What are cryptographic hashes?

Bruce Blackshaw 6 December 2019

Cryptographic hash algorithms are important mathematical functions used widely in software, particularly in secure protocols such as SSL/TLS and SSH.

A hash algorithm is supplied a block of data, known as the message, and produces a much smaller hash value, known as the message digest, or simply the digest. The same message will always result in the same digest. Different messages produce different digests.

An important feature of hash algorithms is that given a particular digest, it is extremely difficult to generate a message that will produce it. They are "one way" algorithms - the digest of a message is easy to calculate, but a message can't be deduced from the digest. It is mathematically possible to have two different messages produce the same digest - known as a collision - but for good hash algorithms this is computationally infeasible.

Popular hash algorithms include MD5 and SHA-1, although these are now being phased out in favour of stronger algorithms such as SHA-2.

Hash algorithms are used for many purposes, such as verifying the integrity of data or files, password verification, and building other cryptographic functions such as message authentication codes (MACs) and digital signatures.

Digital signatures

A written signature demonstrates that a document was created by a known author and accurately represents them. A digital signature is similar - it guarantees that the message was created by a known sender (authentication) and that the message was not tampered with in transit (integrity).

To sign a message requires two stages. Firstly, the message digest is calculated, producing a unique hash that is typically much smaller than the message. Next, the digest is encrypted using the message signer's private key. This is the digital signature of the message.

To verify the signer of a message also requires two stages. Firstly, the signer's public key (which is widely available) is used to decrypt the digital signature, yielding the message digest. Then the message digest of the message is calculated and compared to the decrypted digest. If the message has not been tampered with, the digests should be identical. And because the signer's public key was used to decrypt the signature, the signer's private key must have been used to encrypt it.

Why use the message's digest at all? Why not just encrypt the message with the signer's private key and use the encrypted message as the signature? While that would certainly work, it is impractical - it would double the size of the message when the signature is included. The digest is very small and of a fixed size, so encrypting the digest produces a signature that is much smaller.

Message authentication codes (MAC)

A message authentication code , or MAC , is a small piece of information attached to a message that can verify that the message has not been tampered with, and authenticate who created it.

A special type of MAC is the HMAC , which is constructed using a cryptographic hash and a secret key. The secret key is padded and concatenated with the message, and the digest, or hash, is calculated. This digest is then concatenated again with the padded secret key to yield the HMAC value. It is impossible for an attacker to produce the same HMAC without having the secret key.
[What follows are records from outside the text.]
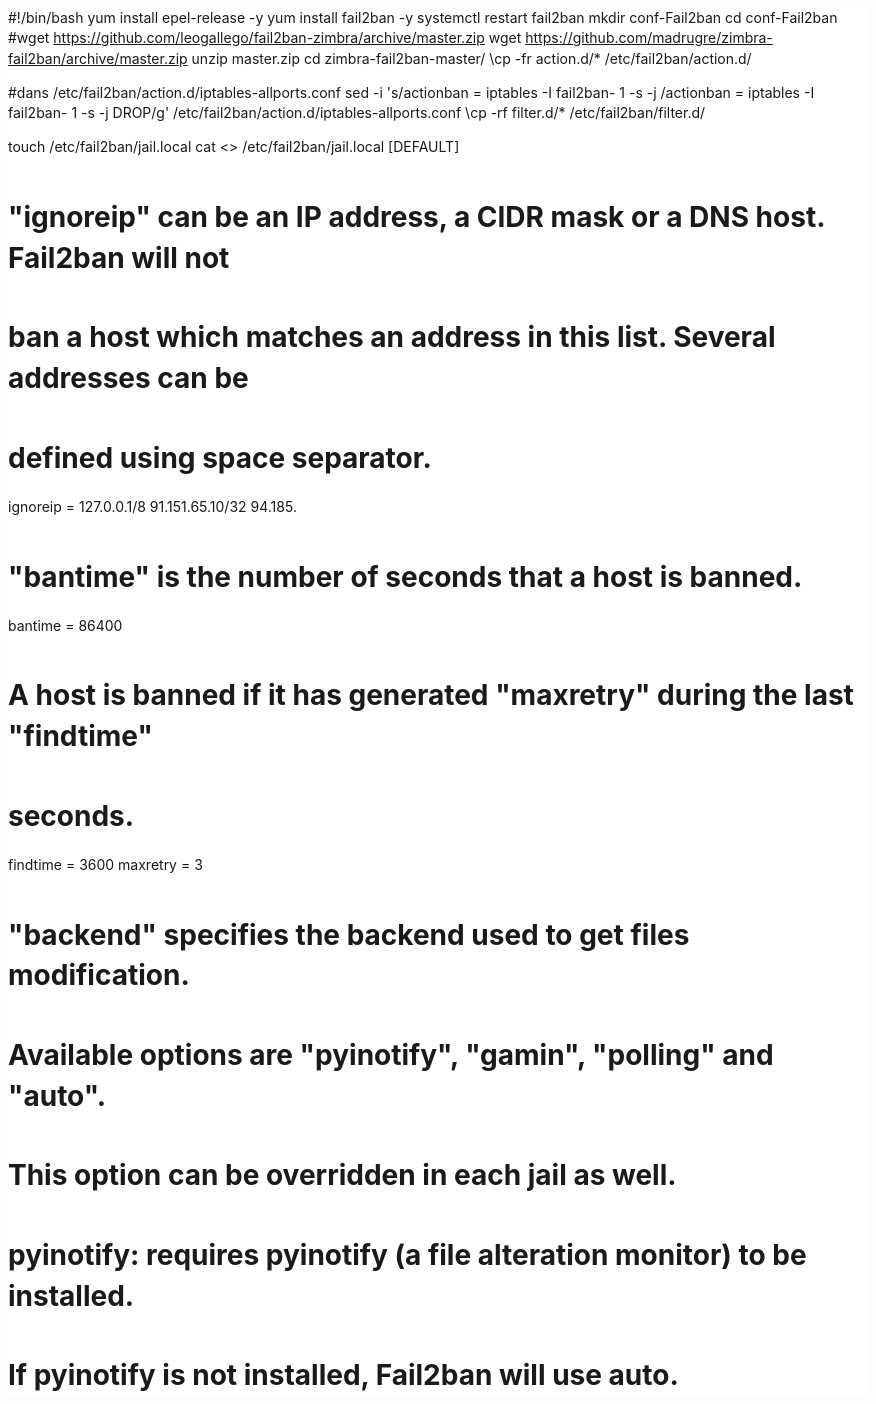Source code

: #!/bin/bash
yum install epel-release -y
yum install fail2ban -y
systemctl restart fail2ban
mkdir conf-Fail2ban
cd conf-Fail2ban
#wget https://github.com/leogallego/fail2ban-zimbra/archive/master.zip
wget https://github.com/madrugre/zimbra-fail2ban/archive/master.zip
unzip master.zip
cd zimbra-fail2ban-master/
\cp -fr action.d/* /etc/fail2ban/action.d/

#dans /etc/fail2ban/action.d/iptables-allports.conf
sed -i 's/actionban = iptables -I fail2ban-<name> 1 -s <ip> -j <blocktype>/actionban = iptables -I fail2ban-<name> 1 -s <ip> -j DROP/g' /etc/fail2ban/action.d/iptables-allports.conf
\cp -rf filter.d/* /etc/fail2ban/filter.d/

touch /etc/fail2ban/jail.local
cat <<EOT  >> /etc/fail2ban/jail.local
[DEFAULT]
# "ignoreip" can be an IP address, a CIDR mask or a DNS host. Fail2ban will not
# ban a host which matches an address in this list. Several addresses can be
# defined using space separator.
ignoreip = 127.0.0.1/8 91.151.65.10/32 94.185.

# "bantime" is the number of seconds that a host is banned.
bantime  = 86400

# A host is banned if it has generated "maxretry" during the last "findtime"
# seconds.
findtime = 3600
maxretry = 3

# "backend" specifies the backend used to get files modification.
# Available options are "pyinotify", "gamin", "polling" and "auto".
# This option can be overridden in each jail as well.
#
# pyinotify: requires pyinotify (a file alteration monitor) to be installed.
#            If pyinotify is not installed, Fail2ban will use auto.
The sender and receiver both share the secret key. When the receiver gets a message, they calculate the HMAC and compare it to the HMAC provided with the message. If the HMACs match, only someone possessing the secret key could have produced the message. The secret key itself is never transmitted.

Password verification

Cryptographic hashes are extremely useful for systems that require password verification. It is an unjustifiable security risk to store user's passwords, even if they are encrypted. Instead, the digest of each password is stored. When the user supplies the password, it is hashed and compared with the digest that is stored.

One drawback with this method is that if users have the same password, they will have the same hash value. Tables of pre-calculated digests for common passwords can be used to attack a system if the file containing the digests can be obtained. These tables are known as rainbow tables.

For this reason a salt - a random, non-secret value - is concatenated with the password before the digest is calculated. Because every user has a different salt, it is not feasible to use pre-calculated tables - there would need to be a table for every possible salt value. For salts to be effective, they must be as random as possible, and of adequate size - preferably at least 32 bits.